What is needed. Copy the lines of the entries exactly, starting with the first line and going on through the line that contains "Taking postnasal swab".
Start of Available records
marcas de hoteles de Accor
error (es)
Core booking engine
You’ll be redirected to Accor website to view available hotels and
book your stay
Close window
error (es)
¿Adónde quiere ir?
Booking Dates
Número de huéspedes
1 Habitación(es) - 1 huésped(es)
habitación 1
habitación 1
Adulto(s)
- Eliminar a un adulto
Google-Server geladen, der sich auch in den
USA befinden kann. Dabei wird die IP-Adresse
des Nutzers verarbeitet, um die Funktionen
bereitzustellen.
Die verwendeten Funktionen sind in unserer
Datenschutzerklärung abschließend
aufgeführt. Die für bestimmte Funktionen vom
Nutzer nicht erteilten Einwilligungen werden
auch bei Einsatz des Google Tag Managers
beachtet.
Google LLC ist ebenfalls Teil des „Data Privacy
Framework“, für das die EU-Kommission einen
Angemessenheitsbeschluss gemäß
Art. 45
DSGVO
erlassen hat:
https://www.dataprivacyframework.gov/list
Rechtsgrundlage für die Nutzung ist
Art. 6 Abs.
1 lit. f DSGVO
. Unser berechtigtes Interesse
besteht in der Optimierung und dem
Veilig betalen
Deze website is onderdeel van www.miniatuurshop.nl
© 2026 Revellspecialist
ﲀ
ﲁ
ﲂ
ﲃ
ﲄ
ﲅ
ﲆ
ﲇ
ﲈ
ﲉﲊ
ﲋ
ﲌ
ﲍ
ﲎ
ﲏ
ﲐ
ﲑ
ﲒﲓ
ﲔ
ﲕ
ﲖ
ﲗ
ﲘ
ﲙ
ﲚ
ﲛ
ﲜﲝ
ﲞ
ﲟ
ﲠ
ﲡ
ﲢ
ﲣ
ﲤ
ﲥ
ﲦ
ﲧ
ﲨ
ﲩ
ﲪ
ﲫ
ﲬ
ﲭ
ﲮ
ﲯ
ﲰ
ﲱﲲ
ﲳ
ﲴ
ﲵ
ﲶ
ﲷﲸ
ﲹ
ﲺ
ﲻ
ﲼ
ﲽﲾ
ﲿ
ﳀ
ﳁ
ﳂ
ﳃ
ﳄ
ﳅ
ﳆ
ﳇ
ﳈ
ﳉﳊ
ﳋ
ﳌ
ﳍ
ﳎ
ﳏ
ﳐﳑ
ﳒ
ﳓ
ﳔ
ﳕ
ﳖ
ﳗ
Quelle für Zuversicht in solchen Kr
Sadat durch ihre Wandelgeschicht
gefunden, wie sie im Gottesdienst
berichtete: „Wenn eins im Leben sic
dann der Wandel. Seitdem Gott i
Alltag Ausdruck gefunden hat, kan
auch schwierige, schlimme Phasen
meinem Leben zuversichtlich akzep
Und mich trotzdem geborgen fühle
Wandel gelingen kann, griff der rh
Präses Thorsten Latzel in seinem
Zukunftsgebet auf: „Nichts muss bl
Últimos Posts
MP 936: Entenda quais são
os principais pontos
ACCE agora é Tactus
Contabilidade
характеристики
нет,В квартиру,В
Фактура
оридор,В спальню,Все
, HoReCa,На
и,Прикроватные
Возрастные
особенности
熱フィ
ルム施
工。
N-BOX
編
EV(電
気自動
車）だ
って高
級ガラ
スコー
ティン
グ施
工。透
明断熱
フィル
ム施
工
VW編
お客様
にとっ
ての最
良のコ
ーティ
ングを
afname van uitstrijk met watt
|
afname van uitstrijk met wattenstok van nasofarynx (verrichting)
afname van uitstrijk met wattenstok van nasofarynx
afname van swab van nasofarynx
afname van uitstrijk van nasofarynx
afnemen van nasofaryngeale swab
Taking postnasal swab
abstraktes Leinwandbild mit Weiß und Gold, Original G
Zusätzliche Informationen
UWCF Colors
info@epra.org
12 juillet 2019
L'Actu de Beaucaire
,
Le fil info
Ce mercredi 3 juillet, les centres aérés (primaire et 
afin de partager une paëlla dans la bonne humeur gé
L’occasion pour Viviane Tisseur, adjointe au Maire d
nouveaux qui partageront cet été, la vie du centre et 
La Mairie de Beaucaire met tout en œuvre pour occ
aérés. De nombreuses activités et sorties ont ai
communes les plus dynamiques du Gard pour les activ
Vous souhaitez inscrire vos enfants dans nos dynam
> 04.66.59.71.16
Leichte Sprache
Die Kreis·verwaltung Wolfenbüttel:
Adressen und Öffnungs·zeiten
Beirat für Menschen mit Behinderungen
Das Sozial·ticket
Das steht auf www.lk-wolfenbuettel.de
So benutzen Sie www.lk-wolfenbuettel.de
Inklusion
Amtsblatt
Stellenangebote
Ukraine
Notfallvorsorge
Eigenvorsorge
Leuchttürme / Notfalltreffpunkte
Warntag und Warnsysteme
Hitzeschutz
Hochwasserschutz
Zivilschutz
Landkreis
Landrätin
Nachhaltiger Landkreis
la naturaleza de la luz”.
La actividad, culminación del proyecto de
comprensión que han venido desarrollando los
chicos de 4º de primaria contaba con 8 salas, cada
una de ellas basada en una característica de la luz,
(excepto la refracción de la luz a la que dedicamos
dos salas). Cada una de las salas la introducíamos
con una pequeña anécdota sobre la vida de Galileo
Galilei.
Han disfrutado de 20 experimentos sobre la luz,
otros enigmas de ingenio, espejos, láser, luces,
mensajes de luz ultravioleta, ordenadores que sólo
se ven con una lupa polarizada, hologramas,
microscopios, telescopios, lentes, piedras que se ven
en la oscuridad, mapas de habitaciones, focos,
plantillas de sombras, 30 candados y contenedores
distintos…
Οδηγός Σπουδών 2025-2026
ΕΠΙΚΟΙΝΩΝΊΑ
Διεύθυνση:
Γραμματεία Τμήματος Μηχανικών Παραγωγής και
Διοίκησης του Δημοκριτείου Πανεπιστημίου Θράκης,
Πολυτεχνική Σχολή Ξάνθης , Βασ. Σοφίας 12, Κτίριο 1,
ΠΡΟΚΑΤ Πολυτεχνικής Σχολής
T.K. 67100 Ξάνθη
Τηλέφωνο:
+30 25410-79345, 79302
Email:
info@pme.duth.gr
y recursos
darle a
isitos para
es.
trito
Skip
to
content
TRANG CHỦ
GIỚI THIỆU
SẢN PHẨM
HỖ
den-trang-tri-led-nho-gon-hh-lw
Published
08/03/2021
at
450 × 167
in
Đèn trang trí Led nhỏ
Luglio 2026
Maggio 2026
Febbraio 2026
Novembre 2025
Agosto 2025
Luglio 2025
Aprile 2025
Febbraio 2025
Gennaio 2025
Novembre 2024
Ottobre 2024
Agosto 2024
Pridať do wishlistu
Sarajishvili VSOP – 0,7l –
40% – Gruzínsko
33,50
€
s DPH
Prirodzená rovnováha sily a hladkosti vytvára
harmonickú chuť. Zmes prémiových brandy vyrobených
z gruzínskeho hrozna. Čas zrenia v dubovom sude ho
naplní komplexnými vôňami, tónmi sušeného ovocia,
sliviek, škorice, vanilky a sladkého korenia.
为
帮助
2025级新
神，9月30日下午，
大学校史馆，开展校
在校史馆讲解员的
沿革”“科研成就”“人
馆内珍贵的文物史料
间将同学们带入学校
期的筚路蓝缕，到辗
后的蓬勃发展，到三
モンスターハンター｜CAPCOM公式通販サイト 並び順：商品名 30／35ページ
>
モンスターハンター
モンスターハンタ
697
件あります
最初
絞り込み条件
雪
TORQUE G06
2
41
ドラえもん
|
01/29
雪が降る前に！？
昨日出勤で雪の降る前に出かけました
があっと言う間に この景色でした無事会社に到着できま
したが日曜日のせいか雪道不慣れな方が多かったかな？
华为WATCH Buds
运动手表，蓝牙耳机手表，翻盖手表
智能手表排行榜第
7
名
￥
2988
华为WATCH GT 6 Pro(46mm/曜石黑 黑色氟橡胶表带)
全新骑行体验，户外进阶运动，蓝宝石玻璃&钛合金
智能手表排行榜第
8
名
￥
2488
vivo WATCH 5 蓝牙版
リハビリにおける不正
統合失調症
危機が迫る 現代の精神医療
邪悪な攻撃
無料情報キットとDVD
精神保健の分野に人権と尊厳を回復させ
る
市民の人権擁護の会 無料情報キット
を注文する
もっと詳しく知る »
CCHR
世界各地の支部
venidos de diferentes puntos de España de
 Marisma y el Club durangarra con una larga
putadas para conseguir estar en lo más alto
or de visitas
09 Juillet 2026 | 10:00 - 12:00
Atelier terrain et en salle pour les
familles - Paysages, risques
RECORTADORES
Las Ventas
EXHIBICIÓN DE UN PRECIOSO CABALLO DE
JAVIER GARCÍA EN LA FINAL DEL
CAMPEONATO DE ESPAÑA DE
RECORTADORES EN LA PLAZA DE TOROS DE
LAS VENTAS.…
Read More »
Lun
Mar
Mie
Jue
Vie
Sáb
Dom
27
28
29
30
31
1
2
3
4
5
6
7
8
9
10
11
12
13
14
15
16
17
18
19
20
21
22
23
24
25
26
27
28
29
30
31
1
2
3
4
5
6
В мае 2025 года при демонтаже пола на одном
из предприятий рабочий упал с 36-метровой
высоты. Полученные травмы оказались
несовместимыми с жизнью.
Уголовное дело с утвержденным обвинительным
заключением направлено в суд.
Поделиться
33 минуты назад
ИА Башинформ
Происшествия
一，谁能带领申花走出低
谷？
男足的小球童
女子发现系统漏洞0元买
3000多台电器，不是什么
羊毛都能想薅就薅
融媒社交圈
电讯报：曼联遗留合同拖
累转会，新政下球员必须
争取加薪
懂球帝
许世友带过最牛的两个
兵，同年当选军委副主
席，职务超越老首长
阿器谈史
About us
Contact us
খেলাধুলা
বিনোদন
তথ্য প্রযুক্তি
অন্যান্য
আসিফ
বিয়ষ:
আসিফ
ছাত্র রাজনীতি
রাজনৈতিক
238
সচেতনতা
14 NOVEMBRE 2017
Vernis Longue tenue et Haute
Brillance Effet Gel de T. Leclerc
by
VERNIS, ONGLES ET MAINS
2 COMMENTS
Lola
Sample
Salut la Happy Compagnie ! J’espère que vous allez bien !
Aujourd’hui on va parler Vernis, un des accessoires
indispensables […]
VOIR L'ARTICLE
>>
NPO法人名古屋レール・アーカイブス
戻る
End of Available records
Answer to the problem.
marcas de hoteles de Accor
error (es)
Core booking engine
You’ll be redirected to Accor website to view available hotels and
book your stay
Close window
error (es)
¿Adónde quiere ir?
Booking Dates
Número de huéspedes
1 Habitación(es) - 1 huésped(es)
habitación 1
habitación 1
Adulto(s)
- Eliminar a un adulto
Google-Server geladen, der sich auch in den
USA befinden kann. Dabei wird die IP-Adresse
des Nutzers verarbeitet, um die Funktionen
bereitzustellen.
Die verwendeten Funktionen sind in unserer
Datenschutzerklärung abschließend
aufgeführt. Die für bestimmte Funktionen vom
Nutzer nicht erteilten Einwilligungen werden
auch bei Einsatz des Google Tag Managers
beachtet.
Google LLC ist ebenfalls Teil des „Data Privacy
Framework“, für das die EU-Kommission einen
Angemessenheitsbeschluss gemäß
Art. 45
DSGVO
erlassen hat:
https://www.dataprivacyframework.gov/list
Rechtsgrundlage für die Nutzung ist
Art. 6 Abs.
1 lit. f DSGVO
. Unser berechtigtes Interesse
besteht in der Optimierung und dem
Veilig betalen
Deze website is onderdeel van www.miniatuurshop.nl
© 2026 Revellspecialist
ﲀ
ﲁ
ﲂ
ﲃ
ﲄ
ﲅ
ﲆ
ﲇ
ﲈ
ﲉﲊ
ﲋ
ﲌ
ﲍ
ﲎ
ﲏ
ﲐ
ﲑ
ﲒﲓ
ﲔ
ﲕ
ﲖ
ﲗ
ﲘ
ﲙ
ﲚ
ﲛ
ﲜﲝ
ﲞ
ﲟ
ﲠ
ﲡ
ﲢ
ﲣ
ﲤ
ﲥ
ﲦ
ﲧ
ﲨ
ﲩ
ﲪ
ﲫ
ﲬ
ﲭ
ﲮ
ﲯ
ﲰ
ﲱﲲ
ﲳ
ﲴ
ﲵ
ﲶ
ﲷﲸ
ﲹ
ﲺ
ﲻ
ﲼ
ﲽﲾ
ﲿ
ﳀ
ﳁ
ﳂ
ﳃ
ﳄ
ﳅ
ﳆ
ﳇ
ﳈ
ﳉﳊ
ﳋ
ﳌ
ﳍ
ﳎ
ﳏ
ﳐﳑ
ﳒ
ﳓ
ﳔ
ﳕ
ﳖ
ﳗ
Quelle für Zuversicht in solchen Kr
Sadat durch ihre Wandelgeschicht
gefunden, wie sie im Gottesdienst
berichtete: „Wenn eins im Leben sic
dann der Wandel. Seitdem Gott i
Alltag Ausdruck gefunden hat, kan
auch schwierige, schlimme Phasen
meinem Leben zuversichtlich akzep
Und mich trotzdem geborgen fühle
Wandel gelingen kann, griff der rh
Präses Thorsten Latzel in seinem
Zukunftsgebet auf: „Nichts muss bl
Últimos Posts
MP 936: Entenda quais são
os principais pontos
ACCE agora é Tactus
Contabilidade
характеристики
нет,В квартиру,В
Фактура
оридор,В спальню,Все
, HoReCa,На
и,Прикроватные
Возрастные
особенности
熱フィ
ルム施
工。
N-BOX
編
EV(電
気自動
車）だ
って高
級ガラ
スコー
ティン
グ施
工。透
明断熱
フィル
ム施
工
VW編
お客様
にとっ
ての最
良のコ
ーティ
ングを
afname van uitstrijk met watt
|
afname van uitstrijk met wattenstok van nasofarynx (verrichting)
afname van uitstrijk met wattenstok van nasofarynx
afname van swab van nasofarynx
afname van uitstrijk van nasofarynx
afnemen van nasofaryngeale swab
Taking postnasal swab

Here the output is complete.